非常に便利なコンタクトレンズですが、よいことばかりではありません。正しく使用しないと危険も潜んでいます。
角膜潰瘍とは、角膜の上の皮にできてしまった傷が悪化してしまい、角膜実質の一部まで到達してしまった状態のことをいいます。コンタクトの衛生状態が悪く、ばい菌やカビ、アメーバなどにより角膜障害を起こしてしまうのです。この病気は治りにくく、視力が出なくなる可能性もあります。また、感染症を起こしてしまう場合もあります。この角膜潰瘍は重症だと、治ったとしても、視力障害が残るでしょう。目に痛みを感じたり、瞳の横の白目に充血が起こしたりします。視力も低下していきます。他にも涙がたくさん出たり、目やにも多くなります。

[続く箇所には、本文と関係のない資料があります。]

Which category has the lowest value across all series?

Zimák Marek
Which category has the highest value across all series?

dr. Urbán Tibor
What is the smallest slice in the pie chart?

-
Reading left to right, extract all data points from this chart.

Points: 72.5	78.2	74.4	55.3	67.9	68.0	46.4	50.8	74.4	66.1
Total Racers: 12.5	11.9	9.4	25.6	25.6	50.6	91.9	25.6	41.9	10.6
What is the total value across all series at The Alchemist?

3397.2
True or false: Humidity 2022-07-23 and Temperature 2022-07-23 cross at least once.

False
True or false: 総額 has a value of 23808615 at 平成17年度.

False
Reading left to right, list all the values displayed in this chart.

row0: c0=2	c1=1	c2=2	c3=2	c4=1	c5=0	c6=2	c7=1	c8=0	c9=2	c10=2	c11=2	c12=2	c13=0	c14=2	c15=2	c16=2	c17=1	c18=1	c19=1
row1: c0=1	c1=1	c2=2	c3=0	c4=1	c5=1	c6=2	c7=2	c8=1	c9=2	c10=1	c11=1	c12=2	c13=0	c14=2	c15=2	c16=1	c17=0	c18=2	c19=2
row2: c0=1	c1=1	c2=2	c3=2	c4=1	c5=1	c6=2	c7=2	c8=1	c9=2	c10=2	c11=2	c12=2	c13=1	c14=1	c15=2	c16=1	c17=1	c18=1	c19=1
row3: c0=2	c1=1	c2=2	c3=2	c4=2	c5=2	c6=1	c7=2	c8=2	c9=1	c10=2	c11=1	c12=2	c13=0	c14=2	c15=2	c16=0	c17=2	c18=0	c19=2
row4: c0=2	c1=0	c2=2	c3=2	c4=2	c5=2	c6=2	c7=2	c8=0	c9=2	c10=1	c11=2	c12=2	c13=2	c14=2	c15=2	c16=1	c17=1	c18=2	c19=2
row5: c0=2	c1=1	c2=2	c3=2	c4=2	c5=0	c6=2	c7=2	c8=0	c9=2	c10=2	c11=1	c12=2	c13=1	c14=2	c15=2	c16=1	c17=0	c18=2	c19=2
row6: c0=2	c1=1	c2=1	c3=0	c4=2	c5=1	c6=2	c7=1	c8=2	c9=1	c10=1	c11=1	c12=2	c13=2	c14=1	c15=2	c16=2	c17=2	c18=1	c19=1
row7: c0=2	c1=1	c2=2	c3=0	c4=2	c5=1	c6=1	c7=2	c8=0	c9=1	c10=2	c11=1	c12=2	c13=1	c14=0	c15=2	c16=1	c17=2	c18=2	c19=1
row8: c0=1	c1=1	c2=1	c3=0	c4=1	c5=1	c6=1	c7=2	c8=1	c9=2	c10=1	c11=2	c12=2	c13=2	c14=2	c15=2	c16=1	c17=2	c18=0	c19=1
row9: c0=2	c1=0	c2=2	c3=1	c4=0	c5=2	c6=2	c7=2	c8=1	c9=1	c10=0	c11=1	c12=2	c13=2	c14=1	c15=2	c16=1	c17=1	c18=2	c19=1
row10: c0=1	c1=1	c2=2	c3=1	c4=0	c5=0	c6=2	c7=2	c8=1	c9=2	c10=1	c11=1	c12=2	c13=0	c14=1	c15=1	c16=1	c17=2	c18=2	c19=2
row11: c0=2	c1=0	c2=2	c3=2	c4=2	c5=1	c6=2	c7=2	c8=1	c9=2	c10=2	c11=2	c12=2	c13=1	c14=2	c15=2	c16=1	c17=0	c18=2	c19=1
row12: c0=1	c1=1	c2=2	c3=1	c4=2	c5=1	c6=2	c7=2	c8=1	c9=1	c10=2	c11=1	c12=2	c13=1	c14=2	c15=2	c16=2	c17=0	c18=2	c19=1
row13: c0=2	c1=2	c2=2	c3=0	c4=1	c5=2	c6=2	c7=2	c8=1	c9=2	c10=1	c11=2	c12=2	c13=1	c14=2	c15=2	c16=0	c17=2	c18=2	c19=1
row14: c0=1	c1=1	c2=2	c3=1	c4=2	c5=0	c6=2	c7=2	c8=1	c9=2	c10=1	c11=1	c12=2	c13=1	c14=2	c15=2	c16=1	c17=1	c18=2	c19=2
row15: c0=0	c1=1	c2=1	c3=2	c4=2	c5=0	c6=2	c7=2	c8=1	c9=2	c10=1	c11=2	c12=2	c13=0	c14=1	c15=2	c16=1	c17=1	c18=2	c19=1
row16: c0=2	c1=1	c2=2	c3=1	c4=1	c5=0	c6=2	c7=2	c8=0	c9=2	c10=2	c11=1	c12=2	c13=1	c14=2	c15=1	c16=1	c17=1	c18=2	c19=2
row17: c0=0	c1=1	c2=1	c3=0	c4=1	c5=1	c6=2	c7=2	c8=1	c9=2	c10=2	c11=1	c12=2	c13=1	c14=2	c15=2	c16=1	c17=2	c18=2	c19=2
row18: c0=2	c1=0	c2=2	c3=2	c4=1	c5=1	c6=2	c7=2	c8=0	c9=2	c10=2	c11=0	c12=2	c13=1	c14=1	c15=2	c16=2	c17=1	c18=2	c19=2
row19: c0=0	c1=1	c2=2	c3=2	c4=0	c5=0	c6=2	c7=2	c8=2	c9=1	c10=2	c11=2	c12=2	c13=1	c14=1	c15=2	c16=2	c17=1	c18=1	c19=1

巨大乳頭結膜炎とは、一般的に、GPCと呼ばれています。汚れたコンタクトレンズを長期間装用したために、コンタクトの汚れに対するアレルギー性結膜炎を起こしてしまう病気です。本来滑らかなはずのまぶたの裏側の結膜にブツブツが生じます。症状としては、かゆみや目やにがあります。コンタクトレンズを中断することによって治ります。治療には3ヶ月から4ヶ月はかかってしまいます。コンタクトレンズを使用しながら治すためには、使い捨てコンタクトレンズと点眼薬による治療が必要です。
ハードコンタクトレンズの動きが悪いと、レンズの周辺の角膜が圧迫されて、角膜が変形することがあります。もともとコンタクトレンズは、涙の上に浮かんでいて、まばたきをすると上に移動し、その後ゆっくり下に戻ってきます。もし、まばたきでレンズが動かないと、その場所でレンズのエッジの痕が角膜に残ってしまいます。レンズエッジの圧痕ができると、角膜に凹凸ができて眼鏡ではあまり見えなくなってしまいます。これに一度なってしまうと、治った後でも、再発の可能性があるため、コンタクトレンズのサイズを変更する必要があります。